Les beautés de la capitalisation individuelle (retraites, assurances) sont apparues toutes nues, sortant du bénitier de Benoît XVI : c’est trop incertain ; etc. La Chine et les pays émergents (pour l’instant peu touchés) vont moins vendre aux USA et à l’Occident, ce qui les amènera aux aussi à la récession, sauf s’ils prennent le parti, enfin, d’investir dans la production et la consommation nationale au lieu de faire tirer leur expansion par la demande internationale exigée par les firmes multinationales qui se sont implantées chez eux au détriment des travailleurs de leur pays. On peut donc s’attendre à une sérieuse récession économique et, à mon humble avis, durable car ce qui est atteint ce sont les mécanismes mêmes du capitalisme et peut être plus encore : la confiance envers le capital et ceux qui l’ont soutenu à savoir les politiciens et les médias. Sauf si les PVD se mettent à acheter à l’Occident pour leur propre développement. Par exemple la Chine pourrait remettre en cause son deal avec les USA : tu m’achètes de tout et je te prends tes bons du trésor qui financent tes guerres et tes déficits. Là, l’empire du bien en prendrait un sacré coup dans les badigoinces, de même que le reste de l’Occident et le monde créancier en dollars.

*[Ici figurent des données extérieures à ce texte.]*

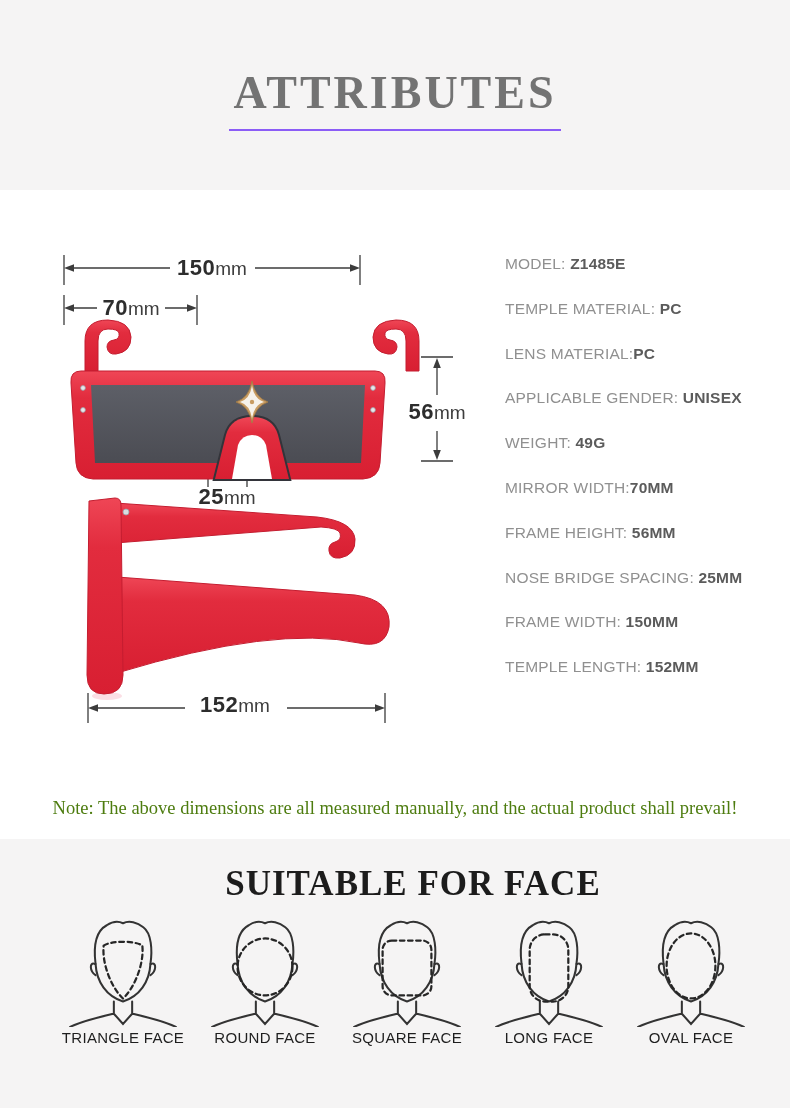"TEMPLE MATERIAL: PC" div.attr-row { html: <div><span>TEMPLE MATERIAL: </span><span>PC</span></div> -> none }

Déjà, on demande des régulations, déjà on réclame l’intervention de l’Etat sur la circulation des capitaux, la sincérité des comptes, la nature des produits financiers, etc. Ce n’est pas une mauvaise nouvelle et cela amorce un retour à la régulation de l’économie. Gageons cependant que ce retour demeurera capitaliste…jusqu’à la prochaine crise. Cela ne nous amènera pas, hélas, à un changement de logique du système. Et cela pour des raisons que je ne puis expliciter ici. C’est une bonne nouvelle aussi car si la consommation baisse, notamment celles de pétrole et de ciment, la planète aura un court répit. Vive la crisis grecque ; pour la gauche anticapitaliste et de la décroissance, c’est le moment opportun à saisir, le kairos grec.